Dataset entries
_____

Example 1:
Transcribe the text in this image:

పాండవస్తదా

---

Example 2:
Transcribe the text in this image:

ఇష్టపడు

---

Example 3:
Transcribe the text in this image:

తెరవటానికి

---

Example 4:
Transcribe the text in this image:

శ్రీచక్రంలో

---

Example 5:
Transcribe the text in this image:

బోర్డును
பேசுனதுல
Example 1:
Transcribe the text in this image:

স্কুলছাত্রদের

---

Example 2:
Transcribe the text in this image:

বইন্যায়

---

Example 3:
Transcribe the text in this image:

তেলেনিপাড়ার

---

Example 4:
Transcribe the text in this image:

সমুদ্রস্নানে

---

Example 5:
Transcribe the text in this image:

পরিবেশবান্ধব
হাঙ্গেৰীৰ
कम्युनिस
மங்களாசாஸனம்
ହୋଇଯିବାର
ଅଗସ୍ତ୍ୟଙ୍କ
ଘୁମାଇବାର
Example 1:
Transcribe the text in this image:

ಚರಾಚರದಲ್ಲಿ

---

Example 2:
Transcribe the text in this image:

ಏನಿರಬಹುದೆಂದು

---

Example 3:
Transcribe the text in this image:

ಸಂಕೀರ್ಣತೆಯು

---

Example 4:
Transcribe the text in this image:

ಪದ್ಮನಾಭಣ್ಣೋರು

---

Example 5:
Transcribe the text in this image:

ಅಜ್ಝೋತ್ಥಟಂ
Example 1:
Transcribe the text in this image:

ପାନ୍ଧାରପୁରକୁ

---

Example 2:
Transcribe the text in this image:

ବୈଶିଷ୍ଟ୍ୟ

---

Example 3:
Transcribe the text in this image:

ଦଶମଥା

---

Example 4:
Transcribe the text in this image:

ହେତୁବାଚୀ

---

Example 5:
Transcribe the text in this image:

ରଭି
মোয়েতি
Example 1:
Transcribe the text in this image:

_____

[What is needed]
Repeat the entries. Keep each one exactly as written.

[Output below]
Example 1:
Transcribe the text in this image:

పాండవస్తదా

---

Example 2:
Transcribe the text in this image:

ఇష్టపడు

---

Example 3:
Transcribe the text in this image:

తెరవటానికి

---

Example 4:
Transcribe the text in this image:

శ్రీచక్రంలో

---

Example 5:
Transcribe the text in this image:

బోర్డును
பேசுனதுல
Example 1:
Transcribe the text in this image:

স্কুলছাত্রদের

---

Example 2:
Transcribe the text in this image:

বইন্যায়

---

Example 3:
Transcribe the text in this image:

তেলেনিপাড়ার

---

Example 4:
Transcribe the text in this image:

সমুদ্রস্নানে

---

Example 5:
Transcribe the text in this image:

পরিবেশবান্ধব
হাঙ্গেৰীৰ
कम्युनिस
மங்களாசாஸனம்
ହୋଇଯିବାର
ଅଗସ୍ତ୍ୟଙ୍କ
ଘୁମାଇବାର
Example 1:
Transcribe the text in this image:

ಚರಾಚರದಲ್ಲಿ

---

Example 2:
Transcribe the text in this image:

ಏನಿರಬಹುದೆಂದು

---

Example 3:
Transcribe the text in this image:

ಸಂಕೀರ್ಣತೆಯು

---

Example 4:
Transcribe the text in this image:

ಪದ್ಮನಾಭಣ್ಣೋರು

---

Example 5:
Transcribe the text in this image:

ಅಜ್ಝೋತ್ಥಟಂ
Example 1:
Transcribe the text in this image:

ପାନ୍ଧାରପୁରକୁ

---

Example 2:
Transcribe the text in this image:

ବୈଶିଷ୍ଟ୍ୟ

---

Example 3:
Transcribe the text in this image:

ଦଶମଥା

---

Example 4:
Transcribe the text in this image:

ହେତୁବାଚୀ

---

Example 5:
Transcribe the text in this image:

ରଭି
মোয়েতি
Example 1:
Transcribe the text in this image:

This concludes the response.